Seventeen years is a long time for anyone. For a rock band, it’s an eternity.
Yet things haven’t gotten stale over the course of Traindodge’s nearly two decades together, thanks in part to a willingness to evolve that finds the Oklahoma City act chugging along as strong and excited today as it was in 1996.
“Musically, we started off in a post-hardcore, Fugazi, herky-jerky-changes-and-tempo-shifts mode. We practiced six days a week, so we were able to do that with minimal effort,” said guitarist and singer Jason Smith. “It wasn’t a drag to play, but we started to respect some of the simpler things and chilled out with some math rock and prog stuff. Our experience has been that it translates better live, and as listeners, that’s closer to where we hedge now.”
It’s a metamorphosis listeners can hear over the course of Traindodge’s five previous studio albums and nearing completion with the latest, Supernatural Disasters.
“We’ve been on this prog trajectory, but this record is really stripped-down and simple,” Smith said. “It’s still sci-fi and proggy in spirit, but musically, it’s a 180.”
Influenced by the likes of Black Sabbath and Deep Purple and propelled by a title that merges H.P. Lovecraft with CNN, Supernatural Disasters represents not just the longest gap between releases (the first since 2009’s I Am Forever), but also some of the biggest growth and changes, both sonically and logistically, as drummer — and Smith’s brother — Rob had relocated to Atlanta in the interim.
“We demoed the whole thing on GarageBand and did a lot of emailing back and forth to make edits. When we finally agreed on the arrangements, luckily, the studio we chose was in Atlanta,” Jason Smith said. “It was kind of neat that we were able to piece it together without having to drill the songs over and over again. There are still songs we haven’t gone through together yet.”

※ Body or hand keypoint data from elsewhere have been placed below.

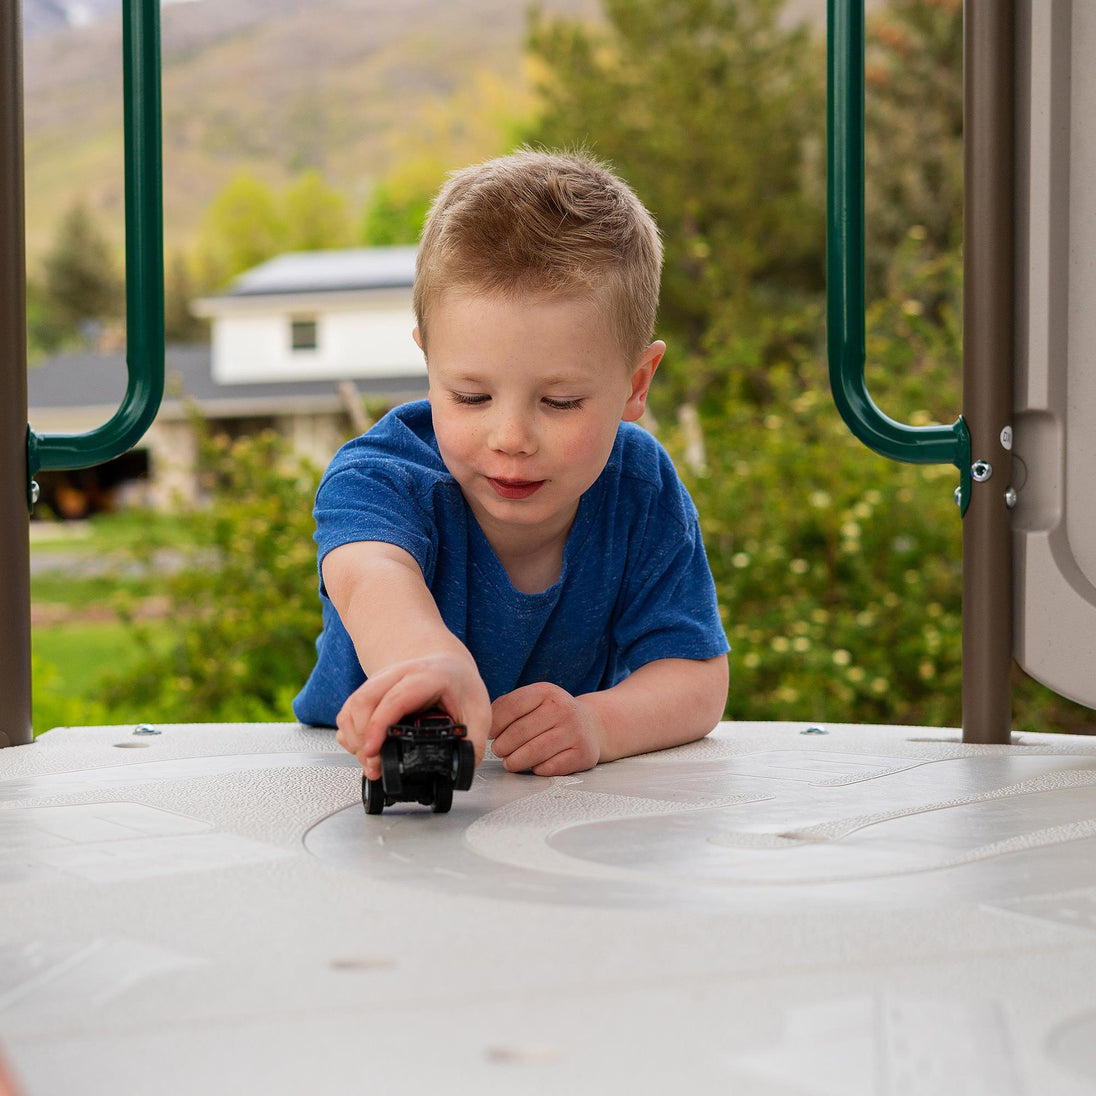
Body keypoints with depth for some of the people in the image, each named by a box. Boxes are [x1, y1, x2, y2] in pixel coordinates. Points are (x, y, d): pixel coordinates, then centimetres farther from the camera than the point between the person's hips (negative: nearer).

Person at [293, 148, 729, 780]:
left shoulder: (643, 491, -11)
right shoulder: (381, 478, -21)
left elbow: (698, 678, -13)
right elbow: (372, 575, -44)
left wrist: (598, 722, -36)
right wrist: (431, 658, -69)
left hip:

Joined by bassist Chris Allen and guitarist Ross Lewis, Traindodge will do just that on Saturday night at The Conservatory. The quartet fully intends to play Supernatural Disasters in its entirety. Because the tracks are not as highly involved and orchestrated as in the past, the guys will perform without the aid of technological crutches.
With a couple of jaunts through the Midwest already booked and an eye on Europe next year, Traindodge doesn’t look to be slowing down anytime soon.
“We were making records that we couldn’t really recreate outside of the studio. We didn’t want that this time,” Smith said. “We have a solid record of songs we could play anywhere. It’s the simplest thing we’ve ever done.”